To calculate the momentum of the electrons, we first need to rearrange the de Broglie wavelength formula to solve for \(p\): $$p = \frac{h}{\lambda}$$ Substituting the values for \(h\) and \(\lambda\) into the formula and solving for \(p\): $$p = \frac{6.626 \times 10^{-34} \, \text{Js}}{5 \times 10^{-9} \, \text{m}} = 1.3252 \times 10^{-25} \, \text{kg m/s}$$

Calculate the kinetic energy of the electrons

Now that we have the momentum of the electrons, we can calculate their kinetic energy. The relationship between momentum (\(p\)), mass (\(m\)) and velocity (\(v\)) is given by: $$p = mv$$ The kinetic energy (\(K\)) can be calculated using the formula: $$K = \frac{1}{2}mv^2$$ Solving for \(v\) in the momentum formula and substituting it into the kinetic energy formula, we get: $$K = \frac{p^2}{2m}$$ Using the mass of the electron ((\(9.11 \times 10^{-31} \, \text{kg}\))) and the calculated momentum: $$K = \frac{(1.3252 \times 10^{-25} \, \text{kg m/s})^2}{2(9.11 \times 10^{-31} \, \text{kg})} \approx 9.614 \times 10^{-19} \, \text{J}$$ So, the kinetic energy of the electron beam is approximately \(9.614 \times 10^{-19} \, \text{J}\).

Calculate the potential difference needed to achieve the calculated kinetic energy

The relationship between kinetic energy and potential difference is given by: $$K = eV$$ where \(K\) is kinetic energy, \(e\) is the electron charge (\(1.6 \times 10^{-19} \, \text{C}\)), and \(V\) is the potential difference.
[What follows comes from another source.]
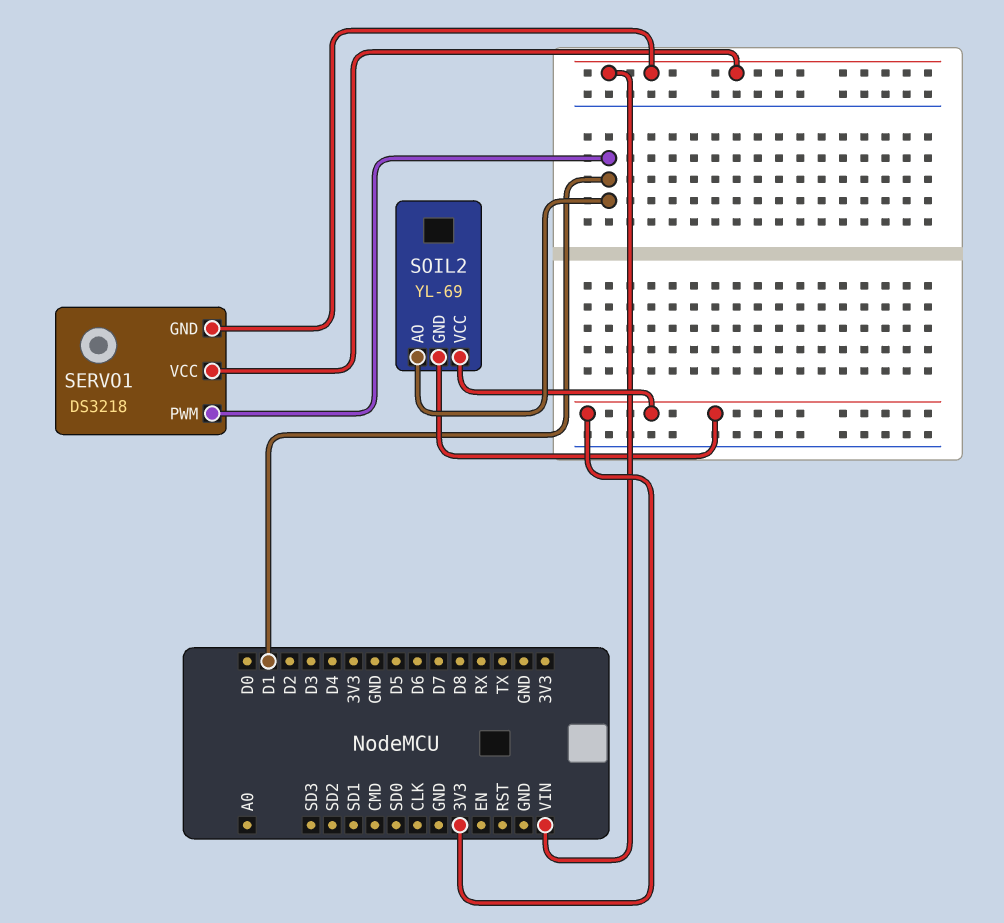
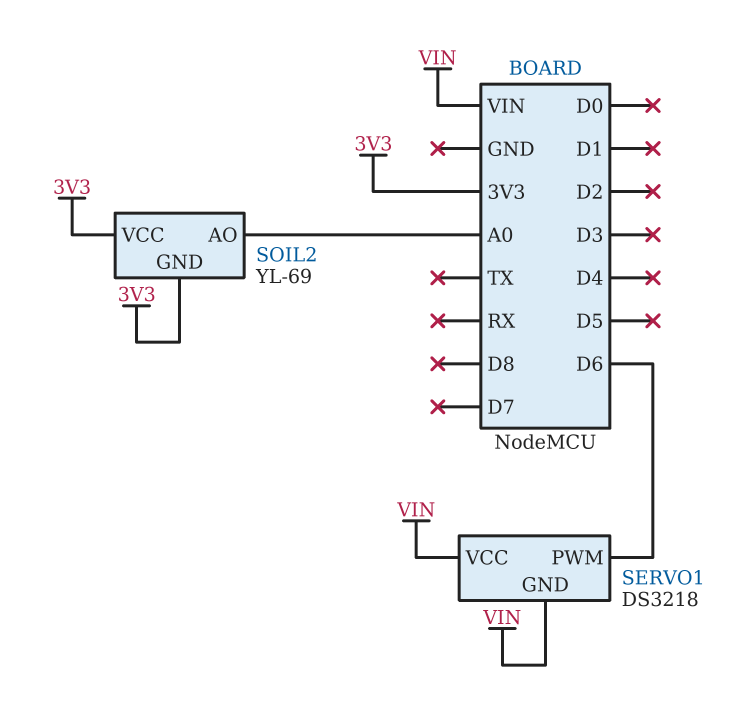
SERVO1 pin PWM: D1 -> D6
SOIL2 pin AO: D1 -> A0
Rearranging for \(V\): $$V = \frac{K}{e}$$ Substituting the values for \(K\) and \(e\): $$V = \frac{9.614 \times 10^{-19} \, \text{J}}{1.6 \times 10^{-19} \, \text{C}} \approx 6.01 \, \text{kV}$$ A potential difference of about 6.01 kV is needed.

Discuss the limitations of using a light microscope with a wavelength of 5 nm

Using a light microscope with a wavelength of 5 nm to image the sample is not practical due to several reasons. Firstly, the energy of the light photons with a wavelength of 5 nm would be very high, and this could potentially damage the biological sample. Secondly, optical imaging systems have limitations in their resolving power, and using such short wavelengths of light would require the use of lenses and optics capable of handling the high-energy photons. These specialized lenses are not easily available and are likely to be very expensive. Finally, using a light microscope with a wavelength of 5 nm would provide limited depth information for the sample, making it difficult to get detailed, three-dimensional images. Overall, it would be more practical to use an electron microscope to achieve a resolution of 5 nm for imaging biological samples.